Exercise 1:
In the Alexa Crushed post, at what age did Devin declare his love for Alexa?
Exercise 2:
From the Alexa Crushed post, extract the passage from "In the aftermath" up to and including "nothing in return.".

Wednesday, May 20, 2015

Cover Reveal and Re-Release for Alexa Crushed by T. Cupak


Alexa Morgan lost her mother when she was two. At eighteen, her father and stepmother died when a devastating earthquake hit the Bay Area. Only one person has remained a constant in her life: Devin.

Devin has been Alexa’s best friend since childhood. The two are inseparable—or they were until Devin declared his love for her at sixteen. When Alexa can offer him only friendship in return, Devin retreats, brokenhearted.

Alexa, on the other hand, longs for Ethan, the boy next door. Four years older than her, and with an ever-changing roster of girlfriends, Ethan is everything Devin isn’t: wild, sensual, and unpredictable.

In the aftermath of the deadly earthquake, Ethan makes his move on Alexa, who reciprocates in a confused whirl of grief and desire. When Ethan leaves town the next day, Devin comes back into Alexa’s life, offering support and expecting nothing in return.

Alexa begins to see the advantages of Devin’s quiet, stable love. Can she get past the friendship hang-up while trying to forget bad boy Ethan? It’s a choice that will change her life forever.




          I press play on the remote to the Blu-ray player and the beginning credits of Friday the 13th starts. We sit side by side for a while as the movie plays. It’s popcorn time, so I get up to go make us some Jiffy Pop in the kitchen. As I’m standing by the stove, moving the handle back and forth vigorously as the directions say to, Devin comes up behind me and rests his hands on my hips. The way he grabs me and the feel of his muscular body behind me send a shock wave through my body that I have never experienced when he’s touched me before. Then again, Devin has never touched me in such an intimate way.

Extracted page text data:
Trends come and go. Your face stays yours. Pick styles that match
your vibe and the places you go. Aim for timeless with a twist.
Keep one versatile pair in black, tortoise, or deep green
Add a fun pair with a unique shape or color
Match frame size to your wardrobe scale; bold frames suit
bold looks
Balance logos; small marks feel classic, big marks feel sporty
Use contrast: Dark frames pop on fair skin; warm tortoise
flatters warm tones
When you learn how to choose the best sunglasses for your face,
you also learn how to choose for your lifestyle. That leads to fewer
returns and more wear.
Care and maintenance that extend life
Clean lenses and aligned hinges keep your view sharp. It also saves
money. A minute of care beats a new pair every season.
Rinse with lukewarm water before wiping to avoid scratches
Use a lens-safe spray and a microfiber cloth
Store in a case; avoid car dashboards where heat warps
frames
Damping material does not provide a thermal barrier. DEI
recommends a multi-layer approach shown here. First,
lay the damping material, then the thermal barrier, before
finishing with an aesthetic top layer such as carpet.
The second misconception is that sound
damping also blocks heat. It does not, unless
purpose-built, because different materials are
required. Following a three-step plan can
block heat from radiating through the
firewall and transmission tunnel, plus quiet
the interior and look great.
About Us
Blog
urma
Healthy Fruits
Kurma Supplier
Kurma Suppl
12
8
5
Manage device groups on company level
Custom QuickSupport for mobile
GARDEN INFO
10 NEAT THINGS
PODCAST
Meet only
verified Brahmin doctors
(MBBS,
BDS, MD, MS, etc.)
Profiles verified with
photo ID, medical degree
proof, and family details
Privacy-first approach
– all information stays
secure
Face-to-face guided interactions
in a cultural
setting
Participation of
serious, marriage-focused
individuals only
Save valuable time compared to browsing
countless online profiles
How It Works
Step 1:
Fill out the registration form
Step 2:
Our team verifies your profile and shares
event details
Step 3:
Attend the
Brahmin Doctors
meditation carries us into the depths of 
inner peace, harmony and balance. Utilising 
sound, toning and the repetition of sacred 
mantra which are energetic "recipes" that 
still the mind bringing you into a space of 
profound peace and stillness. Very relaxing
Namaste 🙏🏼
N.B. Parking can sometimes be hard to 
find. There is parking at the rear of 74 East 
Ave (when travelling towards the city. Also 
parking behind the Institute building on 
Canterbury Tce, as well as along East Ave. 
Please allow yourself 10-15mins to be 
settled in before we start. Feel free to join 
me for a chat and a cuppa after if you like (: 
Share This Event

Response 1:
Sixteen.

Response 2:
In the aftermath of the deadly earthquake, Ethan makes his move on Alexa, who reciprocates in a confused whirl of grief and desire. When Ethan leaves town the next day, Devin comes back into Alexa’s life, offering support and expecting nothing in return.